Supplied text
──────────
All of this other stuff is secondary, it's extraneous, it's not important by comparison. And so your goal as a Christian dad, your goal as a Christian mom is to say, is to have it clear in your mind, not educational privileges and priorities, none of this earthly stuff that consumes the world with their parenting. You must have it clear in your mind that the singular objective that you pray for, that you work for, that you counsel toward, is that that child would become a faithful disciple of Jesus Christ and that that is the emphasis of everything that you do. I am grateful beyond measure as I look out and see your faces knowing that this church is filled with parents just like that.

It will be Christian families that establish the fortress around young minds going forward into the degraded culture that is falling apart all around us. And I'm grateful to God to see the commitments of so many young parents being manifested before our very eyes. And as Dane said last week as he closed, our elders, your elders, pray for you to that end consistently. And so we're all in this together. We're all in this together as we serve Christ together.
──────────
Material provided
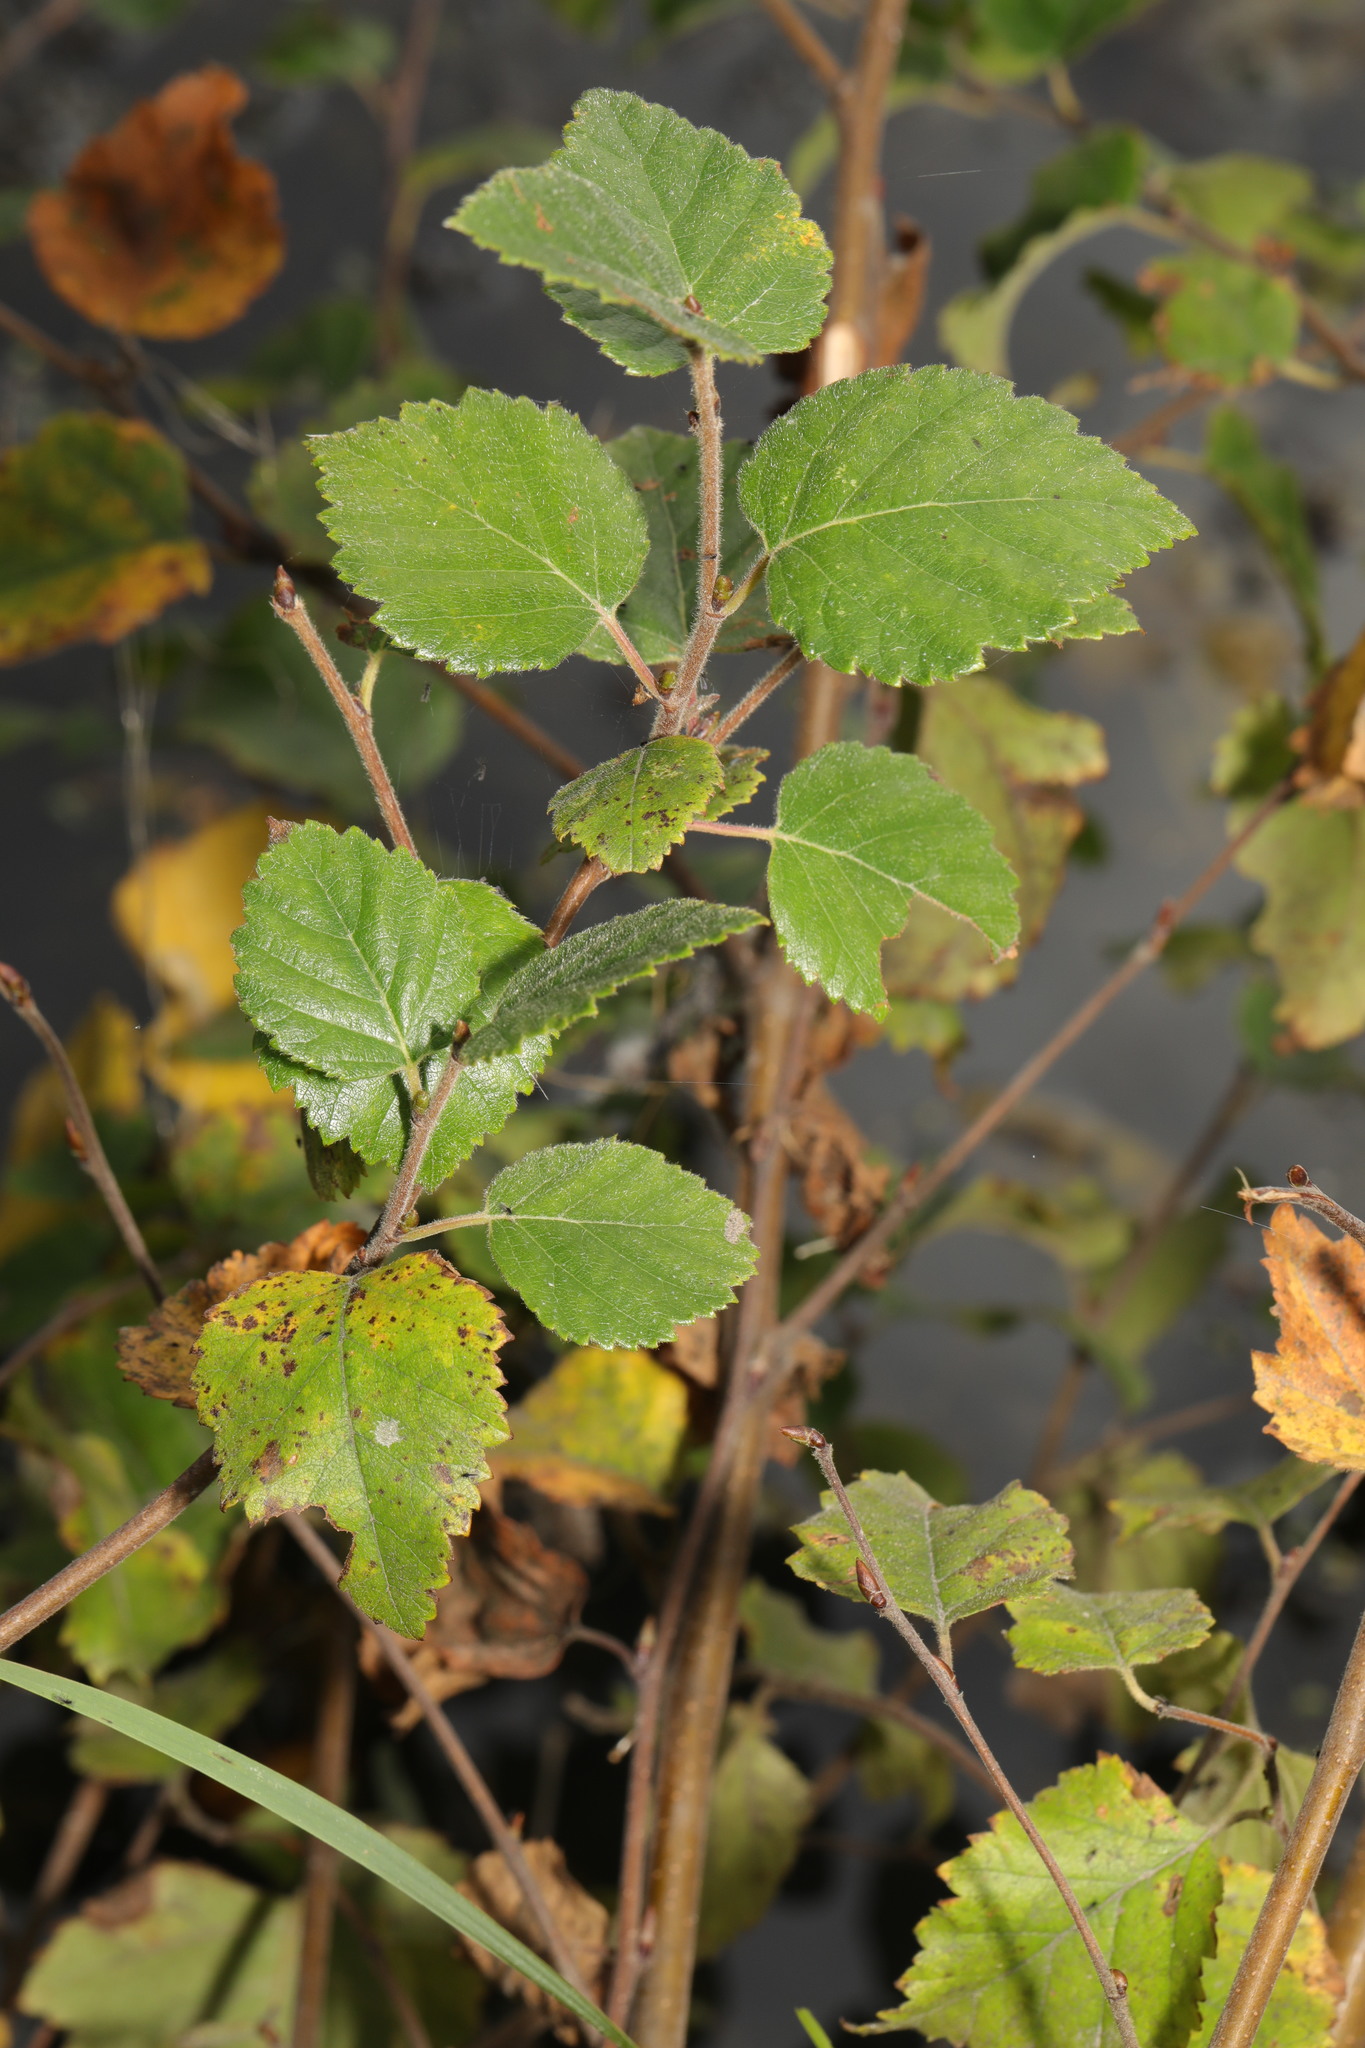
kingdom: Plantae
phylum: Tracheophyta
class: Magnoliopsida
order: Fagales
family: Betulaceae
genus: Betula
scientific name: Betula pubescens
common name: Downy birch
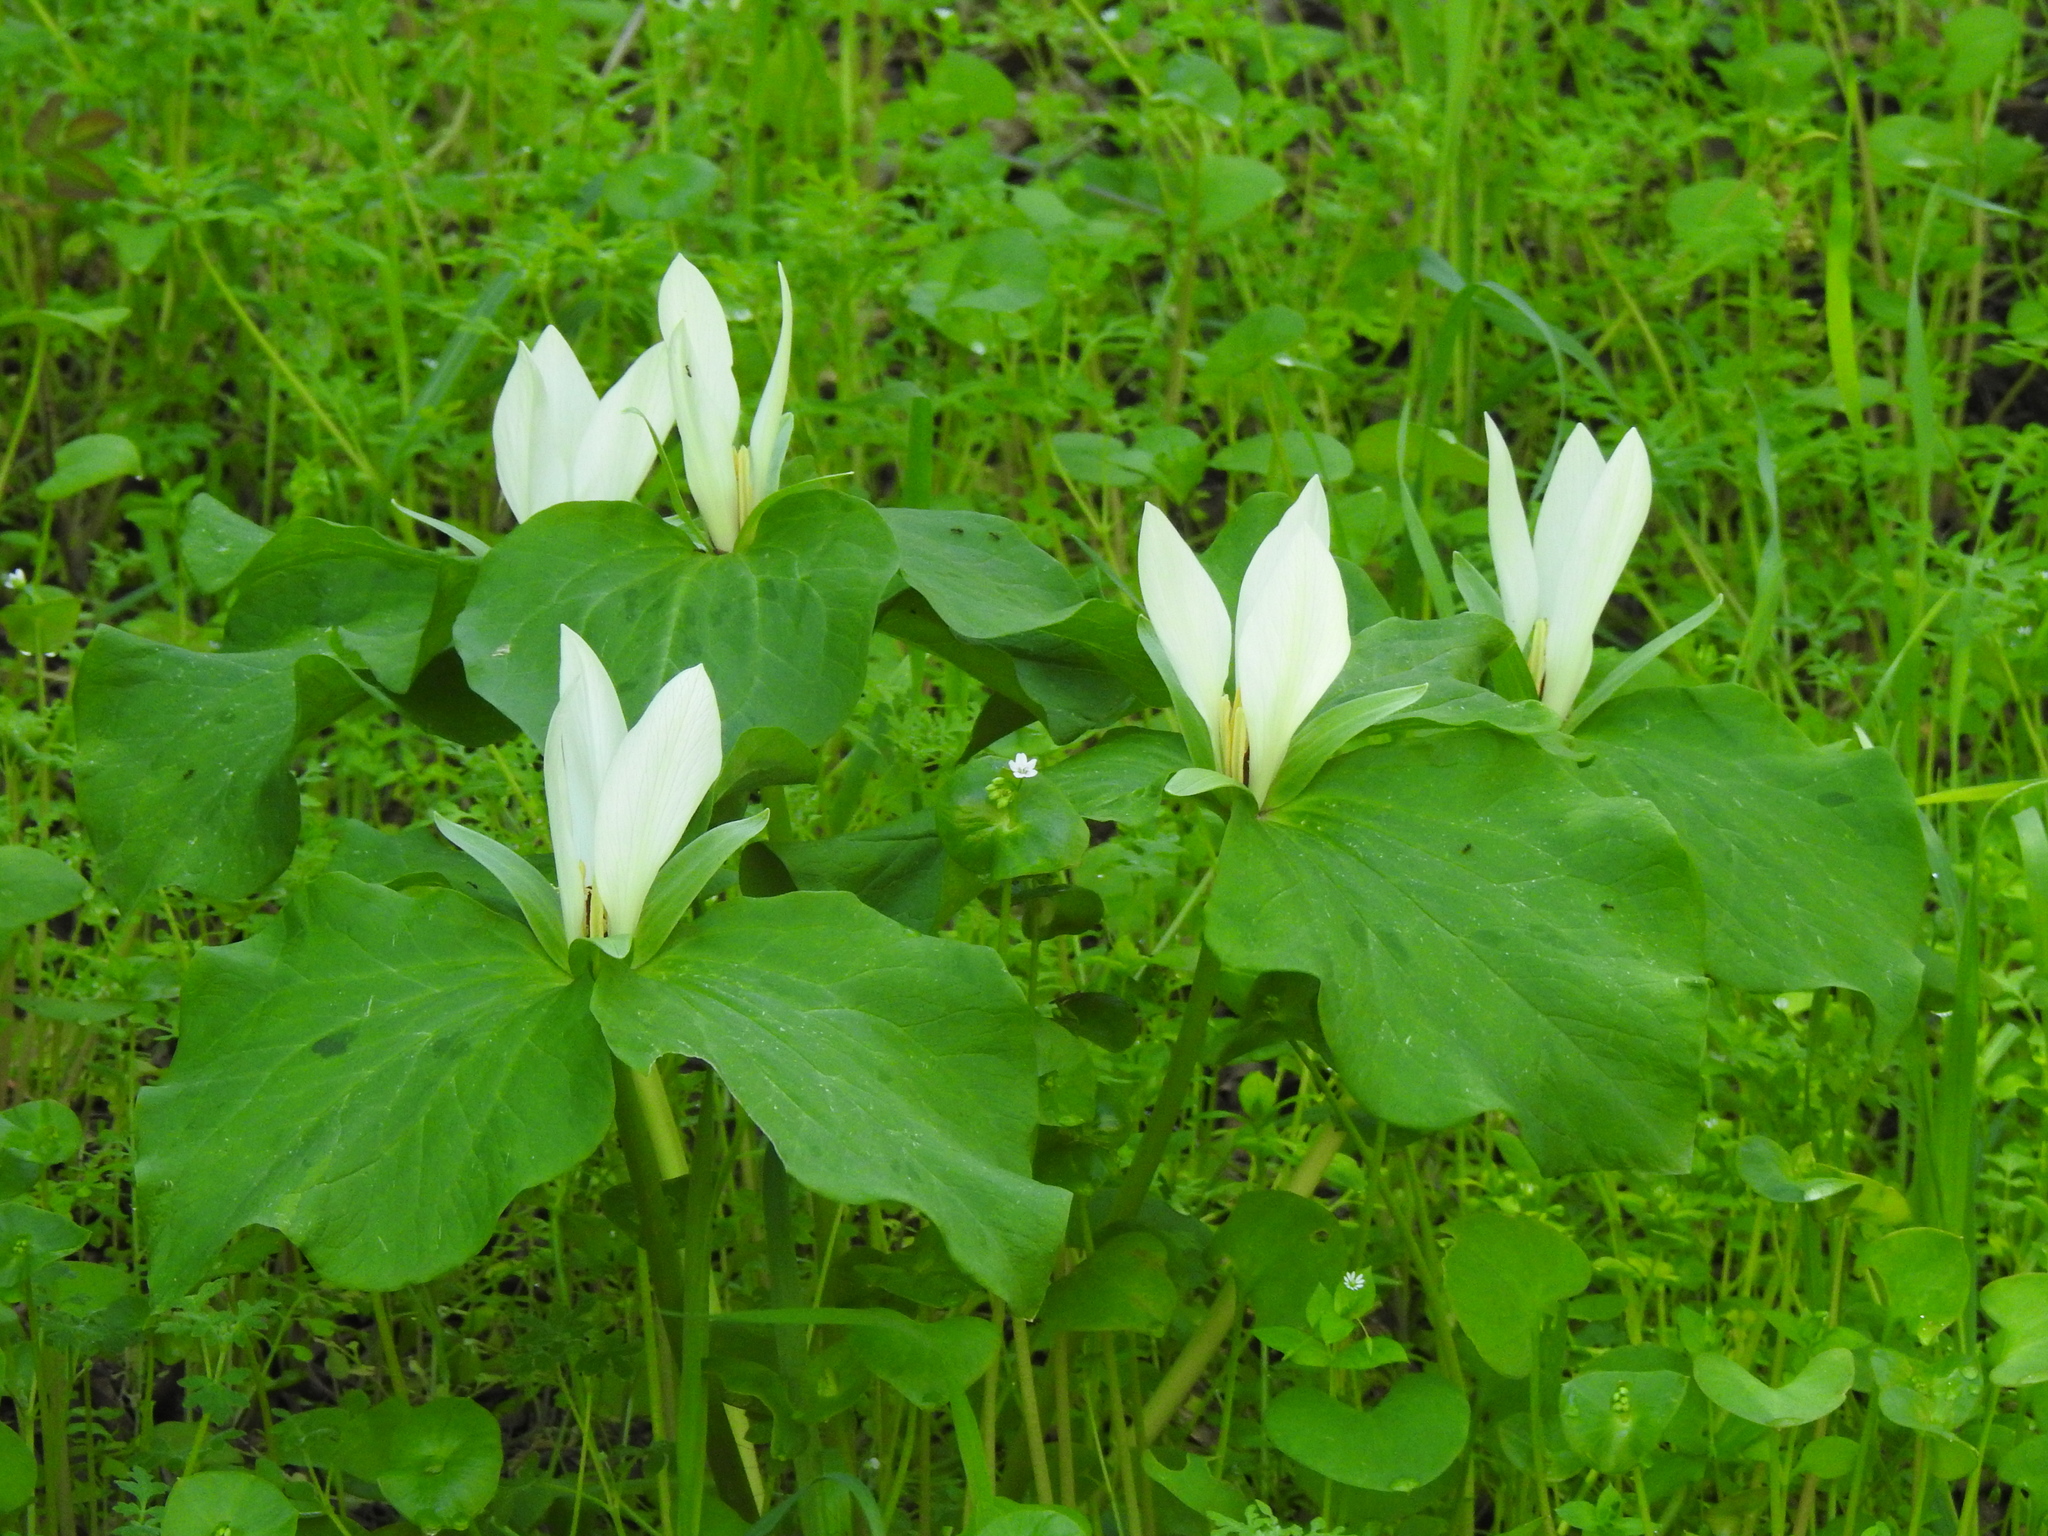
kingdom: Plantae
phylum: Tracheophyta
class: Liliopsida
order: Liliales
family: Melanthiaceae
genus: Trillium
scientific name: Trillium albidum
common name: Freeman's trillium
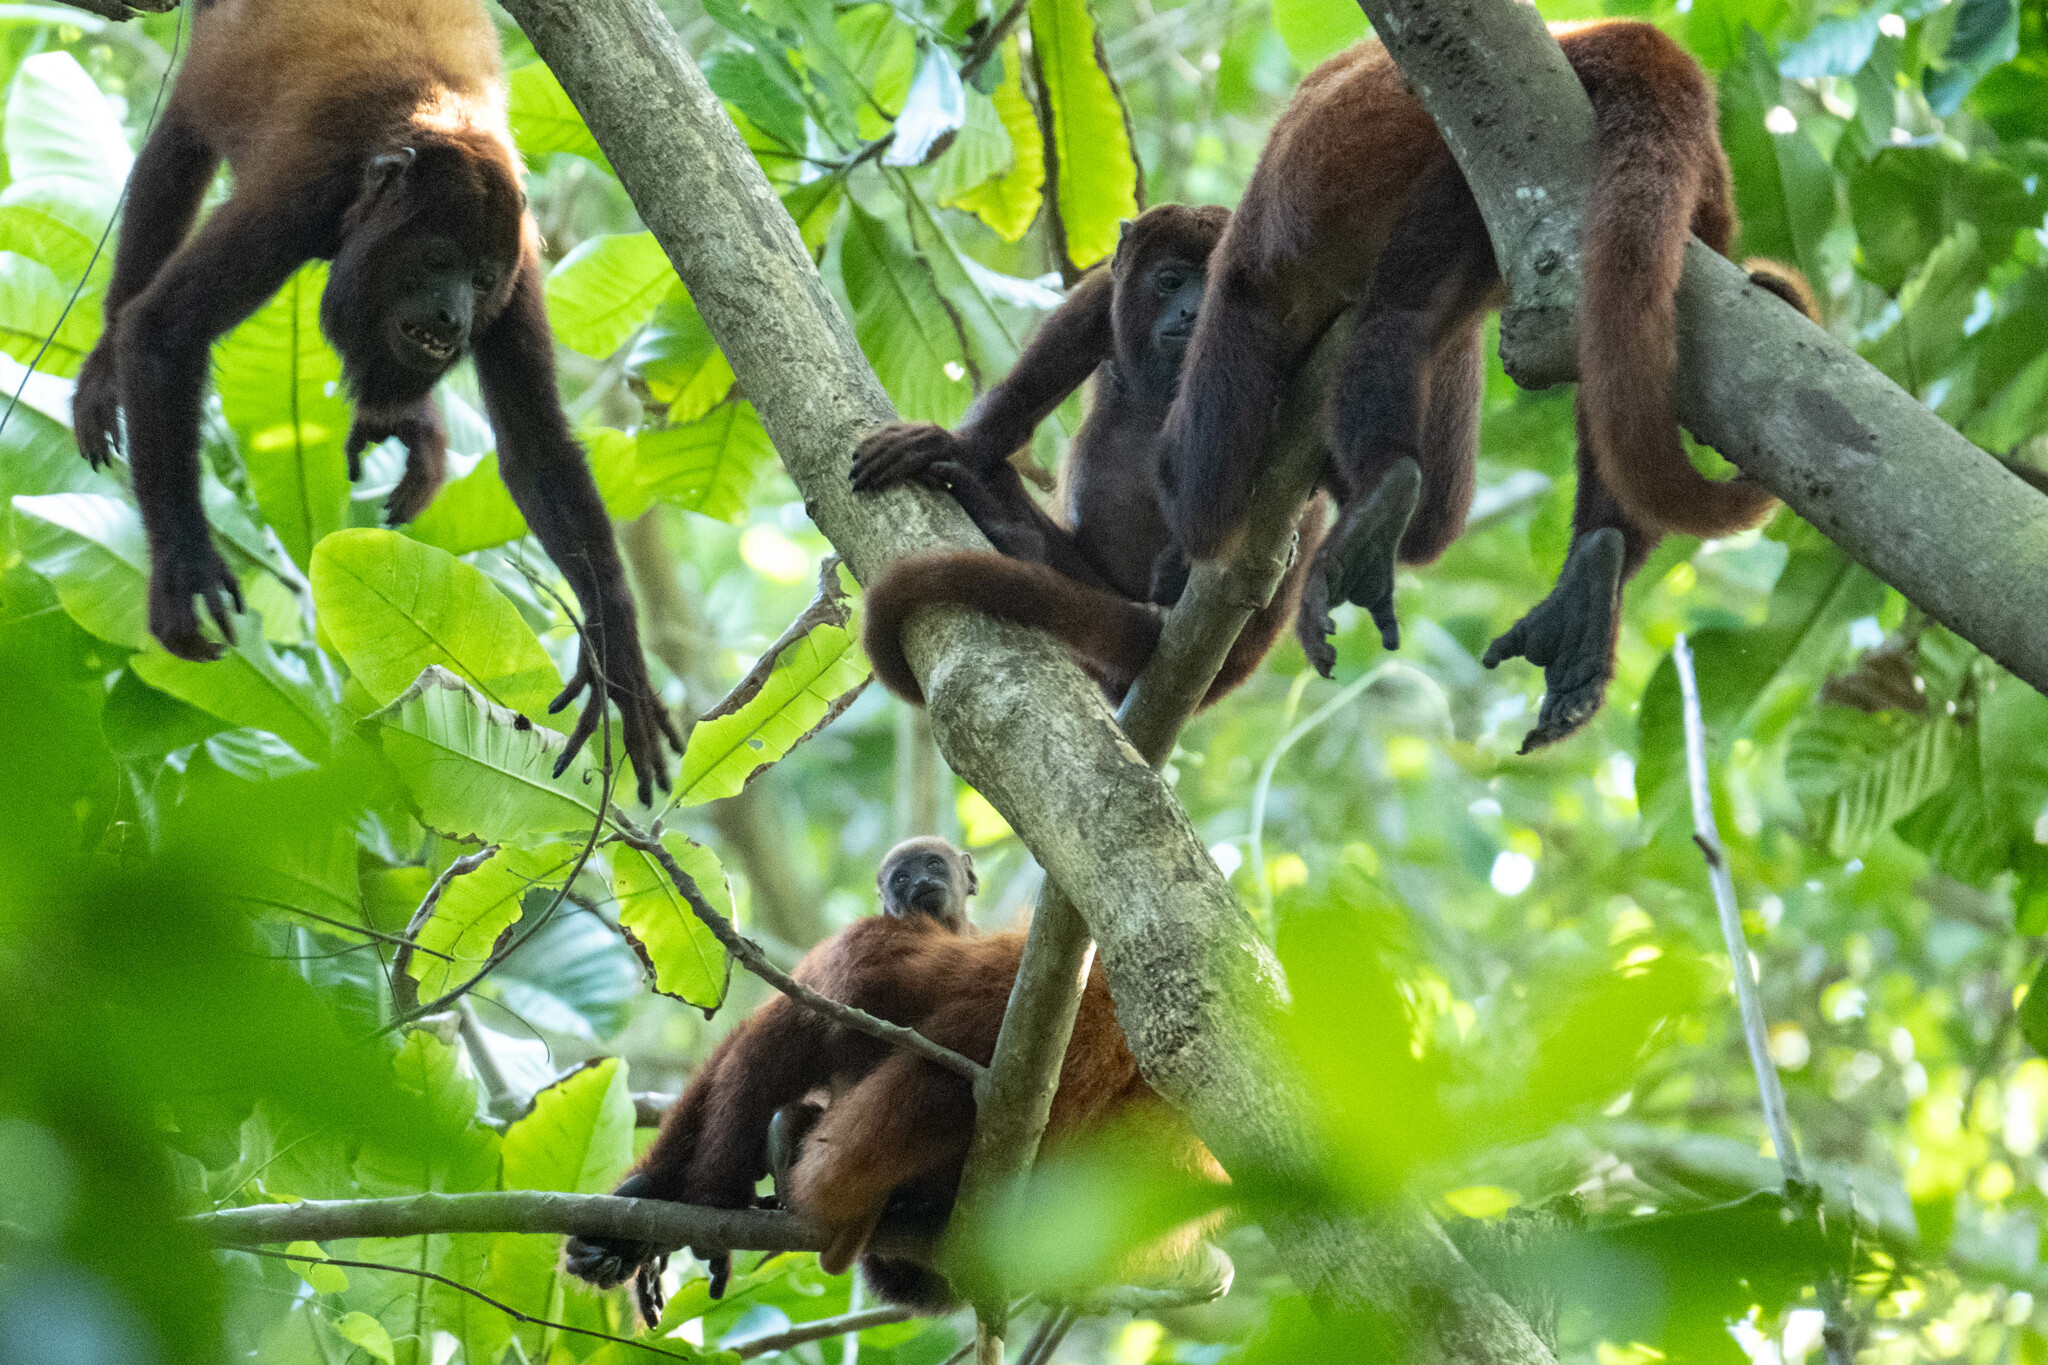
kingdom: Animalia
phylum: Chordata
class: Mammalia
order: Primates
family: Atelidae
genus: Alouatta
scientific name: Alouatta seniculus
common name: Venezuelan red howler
──────────
Challenge
Write out the passage of the sermon on Christian parenting word for word, starting with "It will be Christian" and going on through "serve Christ together.".

Complete answer
It will be Christian families that establish the fortress around young minds going forward into the degraded culture that is falling apart all around us. And I'm grateful to God to see the commitments of so many young parents being manifested before our very eyes. And as Dane said last week as he closed, our elders, your elders, pray for you to that end consistently. And so we're all in this together. We're all in this together as we serve Christ together.